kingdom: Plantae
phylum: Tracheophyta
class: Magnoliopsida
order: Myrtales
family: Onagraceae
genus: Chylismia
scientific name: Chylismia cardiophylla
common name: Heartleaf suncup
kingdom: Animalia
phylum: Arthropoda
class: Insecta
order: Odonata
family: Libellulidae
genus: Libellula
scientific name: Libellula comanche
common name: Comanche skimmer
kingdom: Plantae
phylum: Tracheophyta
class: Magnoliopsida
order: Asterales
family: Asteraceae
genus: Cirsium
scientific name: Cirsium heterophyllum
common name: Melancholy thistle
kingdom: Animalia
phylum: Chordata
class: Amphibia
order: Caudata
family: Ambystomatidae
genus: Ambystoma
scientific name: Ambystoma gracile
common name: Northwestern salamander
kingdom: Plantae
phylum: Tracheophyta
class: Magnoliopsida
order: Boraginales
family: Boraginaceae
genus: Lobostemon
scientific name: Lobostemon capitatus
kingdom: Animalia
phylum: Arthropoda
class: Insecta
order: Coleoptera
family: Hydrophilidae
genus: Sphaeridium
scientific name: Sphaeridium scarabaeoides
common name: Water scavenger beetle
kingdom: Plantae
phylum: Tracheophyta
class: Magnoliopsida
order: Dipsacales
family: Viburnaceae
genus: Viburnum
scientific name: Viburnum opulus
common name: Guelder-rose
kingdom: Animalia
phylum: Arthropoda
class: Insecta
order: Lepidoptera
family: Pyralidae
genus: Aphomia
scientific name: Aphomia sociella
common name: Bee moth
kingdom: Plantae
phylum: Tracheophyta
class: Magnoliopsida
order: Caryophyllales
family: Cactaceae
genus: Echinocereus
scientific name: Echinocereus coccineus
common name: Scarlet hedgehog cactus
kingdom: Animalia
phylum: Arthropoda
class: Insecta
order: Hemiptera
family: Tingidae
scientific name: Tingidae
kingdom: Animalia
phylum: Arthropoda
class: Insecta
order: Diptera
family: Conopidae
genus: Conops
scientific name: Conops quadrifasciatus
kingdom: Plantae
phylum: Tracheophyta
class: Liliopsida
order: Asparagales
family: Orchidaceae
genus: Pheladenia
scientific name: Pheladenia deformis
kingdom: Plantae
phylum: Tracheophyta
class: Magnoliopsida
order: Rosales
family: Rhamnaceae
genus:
--
# Work to do
Please change "scientific name" to "species" in the part of the entries that opens with the line containing "order: Caryophyllales" and closes with the end of the entries. Give only that part, with everything else unchanged.

# Solution to this problem
order: Caryophyllales
family: Cactaceae
genus: Echinocereus
species: Echinocereus coccineus
common name: Scarlet hedgehog cactus
kingdom: Animalia
phylum: Arthropoda
class: Insecta
order: Hemiptera
family: Tingidae
species: Tingidae
kingdom: Animalia
phylum: Arthropoda
class: Insecta
order: Diptera
family: Conopidae
genus: Conops
species: Conops quadrifasciatus
kingdom: Plantae
phylum: Tracheophyta
class: Liliopsida
order: Asparagales
family: Orchidaceae
genus: Pheladenia
species: Pheladenia deformis
kingdom: Plantae
phylum: Tracheophyta
class: Magnoliopsida
order: Rosales
family: Rhamnaceae
genus:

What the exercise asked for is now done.